1. Imponibili i movimenti bancari non giustificati sui conti delle persone “collegate”
Come già accaduto in tema di prelevamenti di contanti non documentati (Video: Dr. Paolo Soro CPA
Firm - Prelevamenti di contanti), la Corte di Cassazione – 10043/2014 – ha esteso, dalle imprese ai
professionisti, anche la presunzione in base alla quale tutti i movimenti non adeguatamente giustificati,
avvenuti nei conti correnti bancari dei soggetti “collegati” al libero professionista, costituiscono
materia imponibile non dichiarata.
Nell’ordinanza in questione del corrente mese di maggio, la Suprema Corte ha affermato che, ai sensi
dell’art. 32 del D.P.R. n. 600/1973: “Una volta dimostrata la pertinenza all'impresa dei rapporti
bancari intestati alle persone fisiche con essa collegate, l'Amministrazione Finanziaria non è tenuta a
provare che tutte le movimentazioni che risultano da quei rapporti rispecchino operazioni aziendali,
ma è onere dell'impresa contribuente di dimostrare l'estraneità di ciascuna di quelle operazioni alla
propria attività di impresa”.
Tale presunzione, finora applicata solo nei confronti dei titolari di reddito d’impresa, è adesso estesa,
dunque, pure ai lavoratori autonomi, su cui incombe l’onus probandi di giustificare tutti i movimenti
di denaro che il Fisco giudichi “sospetti”, avvenuti nei conti correnti bancari – a esempio – della
moglie e/o dei figli. In caso contrario, le somme riconducibili a dette movimentazioni potranno essere
considerate – per presunzione de relato – quale reddito in “nero” del contribuente; e ciò
indipendentemente dal fatto che lo stesso contribuente sia o meno dotato di delega e/o potere di
firma sui conti correnti in questione.
L’effetto pesantissimo a carico del contribuente risulta proprio essere quest’inversione dell’onere
della prova, posto che, trattandosi di una presunzione a favore dell’Amministrazione Finanziaria,
spetterà sempre al contribuente – libero professionista – l’arduo compito di giustificare l’estraneità
dal proprio reddito delle somme oggetto di detta presunzione.
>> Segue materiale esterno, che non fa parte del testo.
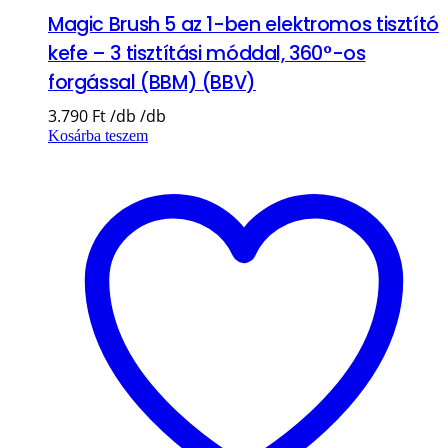
Magic Brush 5 az 1-ben elektromos tisztító
kefe – 3 tisztítási móddal, 360°-os
forgással (BBM) (BBV)
3.790
Ft
Kosárba teszem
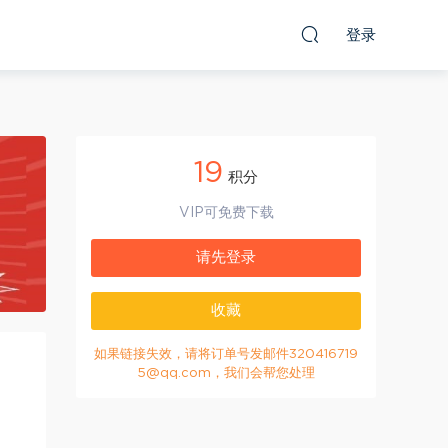
登录
19
积分
VIP可免费下载
请先登录
收藏
如果链接失效，请将订单号发邮件320416719
5@qq.com，我们会帮您处理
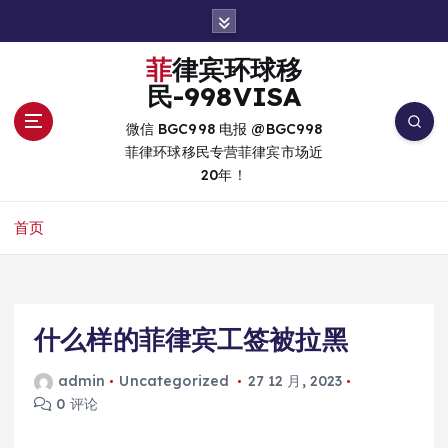
跳
转
到
菲律宾环球移
内
民-998VISA
容
微信 BGC998 电报 @BGC998
菲律环球移民专营菲律宾市场近
20年！
首页
什么样的菲律宾工签被拉黑
admin
Uncategorized
27 12 月, 2023
0 评论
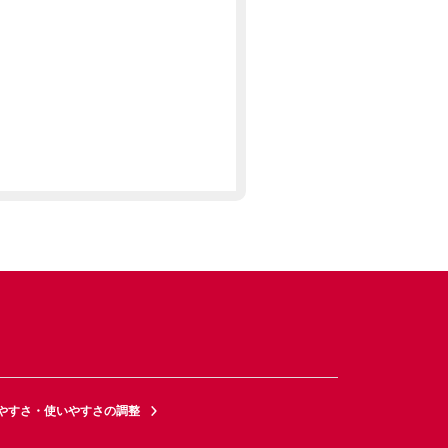
やすさ・使いやすさの調整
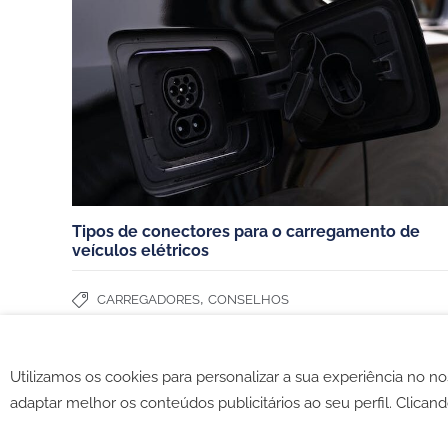
Contate-nos
Moradias
Sobre nós
Condomini
Para se tornar parceiro
Frotas e e
Trabalhe connosco
Hoteis, re
Português (Portugal)
Parceiros de:
Tipos de conectores para o carregamento de
veículos elétricos
,
CARREGADORES
CONSELHOS
Utilizamos os cookies para personalizar a sua experiência no n
©2026 -
CGV
-
Política de c
adaptar melhor os conteúdos publicitários ao seu perfil. Clicand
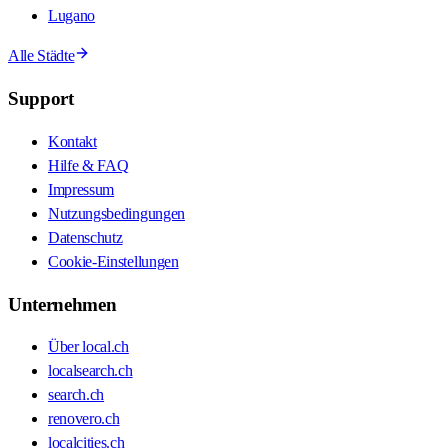
Lugano
Alle Städte
Support
Kontakt
Hilfe & FAQ
Impressum
Nutzungsbedingungen
Datenschutz
Cookie-Einstellungen
Unternehmen
Über local.ch
localsearch.ch
search.ch
renovero.ch
localcities.ch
Orbene, a modestissimo parere di chi
scrive, tale fatto, oltre che, per certi versi, suscitare non poche perplessità afferenti un eventuale
profilo di legittimità costituzionale, nella pratica, può risultare concretamente impossibile in tutti quei
casi in cui, la persona, “collegata” secondo il giudizio dell’Erario, magari nella realtà non è “collegata”
affatto, trovandosi in rapporti tutt’altro che idilliaci con il parente oggetto di verifica.
Conseguentemente, si guarderà bene dal concedere al medesimo qualunque permesso di visibilità del
proprio conto corrente bancario, né, tanto meno, gli fornirà pezze giustificative o motivazioni attinenti
ai movimenti “sospetti” in esame, rendendogli di fatto impercorribile qualunque via e/o strategia
difensiva.
Occorre, a onor del vero, precisare come la Cassazione affermi che, in sua difesa, il contribuente: “Può
fornire la prova contraria, anche attraverso presunzioni semplici, da sottoporre comunque ad attenta
verifica da parte del giudice, il quale è tenuto a individuare analiticamente i fatti noti dai quali dedurre
quelli non conosciuti, correlando ogni indizio (purché rilevante, grave, preciso e concordante) ai
movimenti bancari contestati, il cui significato deve essere apprezzato nei tempi, nell’ammontare e
2. nel contesto complessivo, senza ricorrere ad affermazioni, generiche, sommarie o cumulative”.
Francamente, però, il tutto pare assai nebuloso e davvero di poco aiuto nella pratica concreta.
Quali potrebbero essere queste “presunzioni semplici” in grado di sovvertire, a sua volta, l’iniziale
presunzione a favore del Fisco?
Come dovrebbe svolgersi al riguardo il sindacato del Giudice di merito? E, soprattutto, in che maniera
potrebbe motivare detto pronunciamento?
A conti fatti, sembrerebbe che l’ordinanza in argomento contribuisca soltanto ad aumentare
l’incertezza del diritto: non solo evita di chiarire talune ben note “spigolosità attuative” della norma di
cui si discute, ma addirittura se ne ampliano gli effetti, estendendoli anche ai lavoratori autonomi,
così incrementandone maggiormente tutti i risvolti negativi.
È appena il caso di osservare come, per l’ennesima volta, nel campo tributario, i fondamentali principi
procedurali del diritto, in base ai quali è sempre onere di chi vuol far valere una pretesa in giudizio
quello di doverne provare i presupposti, vengono stravolti e ribaltati a danno del contribuente e a
favore dell’Amministrazione Finanziaria.